◆ Supplied material:
___
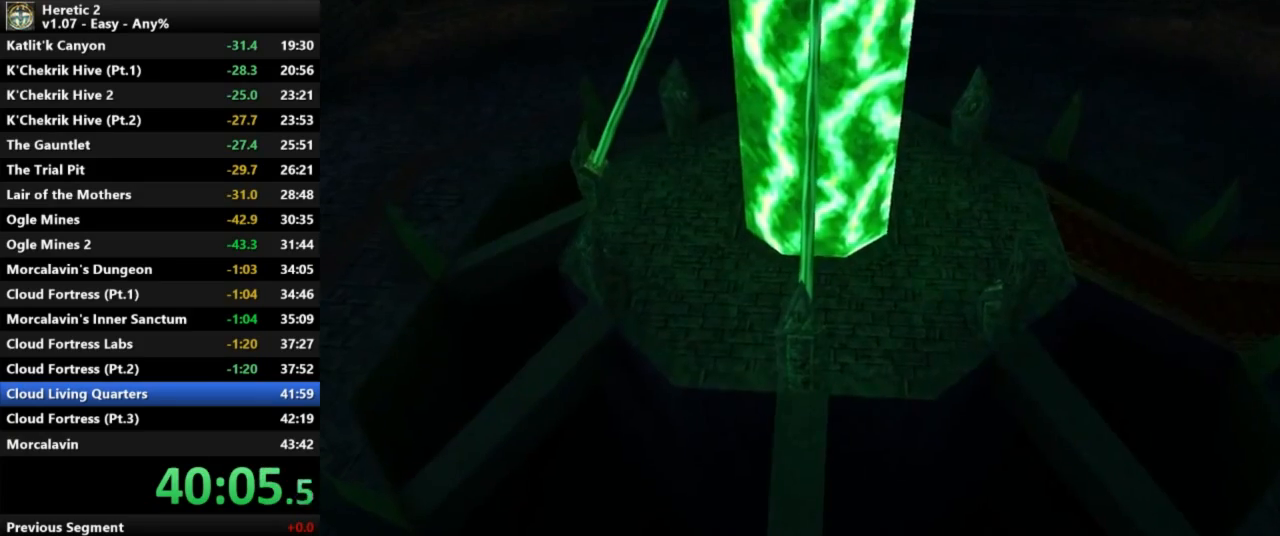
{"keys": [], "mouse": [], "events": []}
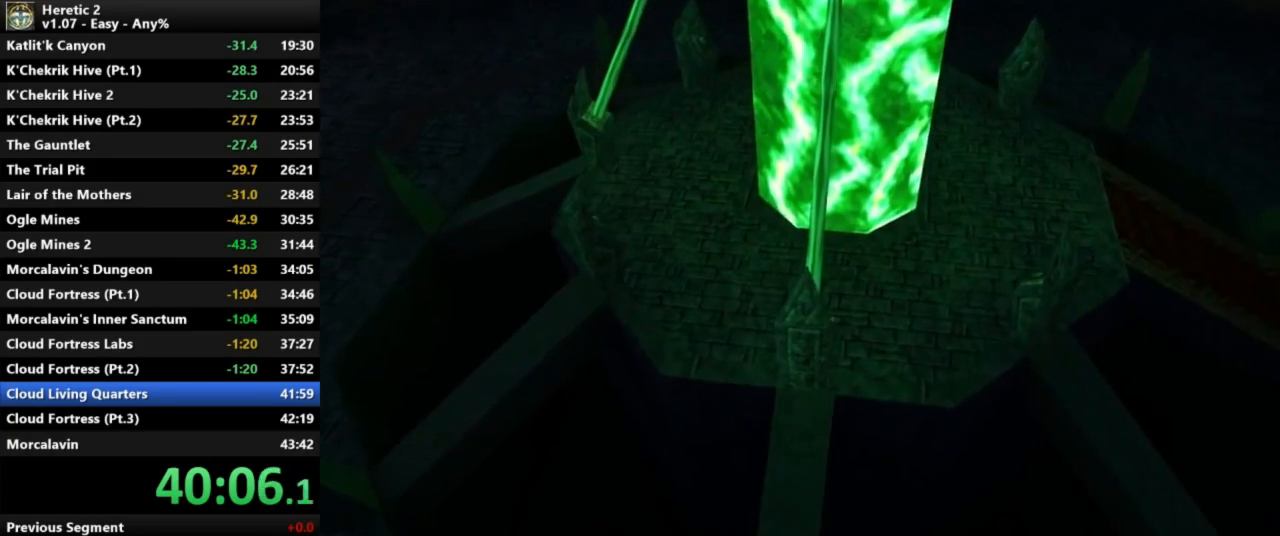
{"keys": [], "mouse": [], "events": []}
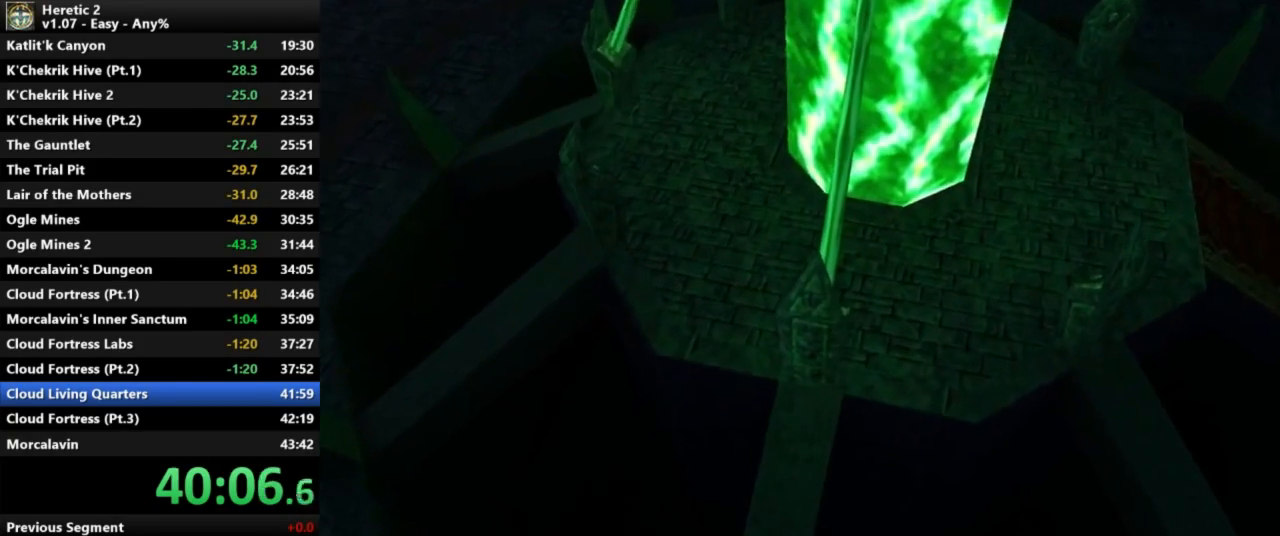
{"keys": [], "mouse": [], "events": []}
___
◆ Task prompt: The whole listing must be transcribed exactly. No pictures belong in the copy.

◆ Completed task:
{"keys": [], "mouse": [], "events": []}
{"keys": [], "mouse": [], "events": []}
{"keys": [], "mouse": [], "events": []}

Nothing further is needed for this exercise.